Speaking after a meeting of finance ministers in Brussels, Trichet said that he “enormously appreciated” what he described as “useful clarification” about how a bail-out mechanism might work.
In a bid to calm turmoil on financial markets, the finance ministers of the eurozone agreed a statement saying that private investors would not automatically suffer losses where governments were obliged to restructure their debts. Instead, the involvement of private-sector investors would be assessed on a “case-by-case” basis and in line with the practices of the International Monetary Fund (IMF).
Trichet also welcomed assurances that any decision to provide assistance from the mechanism would be based on the “same kind of assessment of debt sustainability” based on the experience of the IMF.
Bond investors have in recent weeks dumped bonds from the eurozone’s peripheral countries, fearing that they might be forced to take losses on debts that they hold. Germany has stoked those fears by leading calls for bondholders to share losses so that it is not just taxpayers that shoulder the cost of bailing out countries’ debts.
Today, eurozone finance ministers spelled out that changes in the rules would apply only to new debt issued after the middle of 2013. That is when a temporary bail-out mechanism, the European Financial Stability Facility (EFSF), expires and the permanent mechanism is supposed to take over.
Olli Rehn, the European commissioner for economic and monetary affairs, said: “Any private-sector involvement will not be effective before mid-2013.”
He added that “standardised and international collective action clauses” would apply only once the new mechanism is created.
A eurozone country likely to default would have to negotiate changes to the terms of payments with all its creditors. These changes would have to be approved by weighted majority.
Rehn said that “financial turbulence” had been caused by confusion related to any possible private-sector involvement. “We wanted to clarify this once and for all,” he said.
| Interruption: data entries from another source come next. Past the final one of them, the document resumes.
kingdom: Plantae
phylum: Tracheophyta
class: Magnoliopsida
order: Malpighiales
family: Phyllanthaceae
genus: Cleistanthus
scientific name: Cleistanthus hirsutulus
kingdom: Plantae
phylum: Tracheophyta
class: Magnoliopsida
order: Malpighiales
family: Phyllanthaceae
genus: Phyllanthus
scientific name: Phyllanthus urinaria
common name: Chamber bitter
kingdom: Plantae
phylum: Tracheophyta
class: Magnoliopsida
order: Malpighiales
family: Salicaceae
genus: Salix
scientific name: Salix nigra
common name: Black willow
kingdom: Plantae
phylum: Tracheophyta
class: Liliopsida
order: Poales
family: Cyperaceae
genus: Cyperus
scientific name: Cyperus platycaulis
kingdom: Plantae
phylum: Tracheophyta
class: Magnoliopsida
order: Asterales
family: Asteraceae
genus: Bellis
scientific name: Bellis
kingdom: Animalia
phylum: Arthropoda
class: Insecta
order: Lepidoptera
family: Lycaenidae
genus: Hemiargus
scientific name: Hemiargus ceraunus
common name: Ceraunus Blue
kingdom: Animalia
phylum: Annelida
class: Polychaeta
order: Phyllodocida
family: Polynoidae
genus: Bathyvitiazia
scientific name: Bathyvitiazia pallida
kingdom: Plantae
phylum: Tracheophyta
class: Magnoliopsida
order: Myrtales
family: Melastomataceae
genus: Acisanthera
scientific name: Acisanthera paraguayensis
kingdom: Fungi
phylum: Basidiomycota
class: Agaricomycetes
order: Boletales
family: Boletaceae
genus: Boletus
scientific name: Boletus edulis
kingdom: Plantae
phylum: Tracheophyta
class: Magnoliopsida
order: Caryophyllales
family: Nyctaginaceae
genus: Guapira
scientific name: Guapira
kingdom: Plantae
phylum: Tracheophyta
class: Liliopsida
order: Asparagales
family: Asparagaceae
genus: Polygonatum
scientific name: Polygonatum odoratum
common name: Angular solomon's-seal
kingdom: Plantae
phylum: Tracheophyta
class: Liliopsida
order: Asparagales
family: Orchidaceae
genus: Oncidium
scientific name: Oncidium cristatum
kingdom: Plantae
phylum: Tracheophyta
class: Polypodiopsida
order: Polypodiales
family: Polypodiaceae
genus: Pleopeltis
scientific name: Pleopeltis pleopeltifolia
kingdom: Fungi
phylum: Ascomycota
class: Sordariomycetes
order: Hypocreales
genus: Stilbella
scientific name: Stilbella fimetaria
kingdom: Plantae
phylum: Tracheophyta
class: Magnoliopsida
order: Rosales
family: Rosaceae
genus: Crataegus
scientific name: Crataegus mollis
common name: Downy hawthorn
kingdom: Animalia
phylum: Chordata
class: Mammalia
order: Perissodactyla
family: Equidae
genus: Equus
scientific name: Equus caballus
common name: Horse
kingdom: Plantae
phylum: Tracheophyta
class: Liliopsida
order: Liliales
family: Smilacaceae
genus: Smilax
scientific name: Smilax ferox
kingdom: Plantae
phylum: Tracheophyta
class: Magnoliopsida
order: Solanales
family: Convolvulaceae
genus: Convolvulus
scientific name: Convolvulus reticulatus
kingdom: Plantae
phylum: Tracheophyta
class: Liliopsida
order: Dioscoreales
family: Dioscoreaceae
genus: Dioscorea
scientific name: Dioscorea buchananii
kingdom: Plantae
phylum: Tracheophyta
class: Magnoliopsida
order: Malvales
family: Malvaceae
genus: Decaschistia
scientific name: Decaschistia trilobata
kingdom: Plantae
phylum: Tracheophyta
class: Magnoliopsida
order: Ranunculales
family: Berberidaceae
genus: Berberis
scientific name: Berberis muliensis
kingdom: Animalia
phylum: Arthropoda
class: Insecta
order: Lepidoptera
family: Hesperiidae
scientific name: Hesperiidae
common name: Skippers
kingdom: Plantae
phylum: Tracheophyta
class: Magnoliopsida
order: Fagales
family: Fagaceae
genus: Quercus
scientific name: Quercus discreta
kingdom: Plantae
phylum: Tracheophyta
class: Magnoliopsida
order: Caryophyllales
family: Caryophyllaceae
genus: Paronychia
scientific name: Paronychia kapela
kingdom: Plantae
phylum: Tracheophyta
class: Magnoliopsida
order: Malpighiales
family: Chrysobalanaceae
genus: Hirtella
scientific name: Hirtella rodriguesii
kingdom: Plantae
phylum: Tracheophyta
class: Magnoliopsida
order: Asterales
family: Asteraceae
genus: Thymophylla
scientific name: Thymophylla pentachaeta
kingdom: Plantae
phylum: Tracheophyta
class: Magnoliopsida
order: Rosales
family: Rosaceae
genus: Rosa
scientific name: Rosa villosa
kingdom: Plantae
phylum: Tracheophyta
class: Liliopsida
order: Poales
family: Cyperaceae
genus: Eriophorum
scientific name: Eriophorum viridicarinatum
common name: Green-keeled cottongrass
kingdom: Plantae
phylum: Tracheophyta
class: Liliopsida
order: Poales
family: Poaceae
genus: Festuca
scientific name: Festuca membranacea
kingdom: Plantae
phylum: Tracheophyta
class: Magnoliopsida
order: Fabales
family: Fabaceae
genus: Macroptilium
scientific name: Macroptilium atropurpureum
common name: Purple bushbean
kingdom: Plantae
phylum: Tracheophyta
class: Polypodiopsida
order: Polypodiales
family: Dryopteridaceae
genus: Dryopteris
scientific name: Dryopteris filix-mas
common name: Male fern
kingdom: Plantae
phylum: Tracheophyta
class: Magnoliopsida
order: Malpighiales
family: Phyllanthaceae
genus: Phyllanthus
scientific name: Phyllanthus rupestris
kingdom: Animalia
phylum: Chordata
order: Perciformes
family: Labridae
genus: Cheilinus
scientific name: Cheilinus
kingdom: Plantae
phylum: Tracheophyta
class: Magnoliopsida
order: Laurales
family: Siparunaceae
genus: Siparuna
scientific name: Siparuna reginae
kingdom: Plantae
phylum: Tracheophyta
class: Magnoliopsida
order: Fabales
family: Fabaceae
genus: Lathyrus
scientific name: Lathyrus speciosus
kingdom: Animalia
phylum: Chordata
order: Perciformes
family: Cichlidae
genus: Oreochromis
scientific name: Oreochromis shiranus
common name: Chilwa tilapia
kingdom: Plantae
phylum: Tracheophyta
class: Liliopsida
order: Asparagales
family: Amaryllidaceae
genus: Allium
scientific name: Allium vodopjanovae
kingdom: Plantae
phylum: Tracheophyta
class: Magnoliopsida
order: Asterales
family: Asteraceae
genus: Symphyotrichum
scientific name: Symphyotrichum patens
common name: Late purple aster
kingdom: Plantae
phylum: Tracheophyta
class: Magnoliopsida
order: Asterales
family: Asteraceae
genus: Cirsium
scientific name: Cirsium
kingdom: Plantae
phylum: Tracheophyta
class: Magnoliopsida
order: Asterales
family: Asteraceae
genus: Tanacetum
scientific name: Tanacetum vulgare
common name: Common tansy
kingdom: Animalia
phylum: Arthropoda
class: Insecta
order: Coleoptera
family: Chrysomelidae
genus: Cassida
The EFSF has €440 billion to help eurozone countries if they get into financial difficulties. Rehn said that even after the loans for Greece and Ireland, the EU had “plenty of firepower left”.
Didier Reynders, Belgium’s finance minister, who chaired the meeting of EU finance ministers, asked whether the new mechanism would need more than the €440bn, said that the facility was already “a very large instrument”. He said that the permanent mechanism should be “the biggest size possible” in order to be able to respond in the case of a crisis. Reynders made a comparison with the IMF, saying that the IMF’s members had decided to increase its level of funding to deal with crises.
Rehn said there should be a “serious and substantive discussion” on the size of the permanent mechanism, adding that there was still time to take the necessary decisions.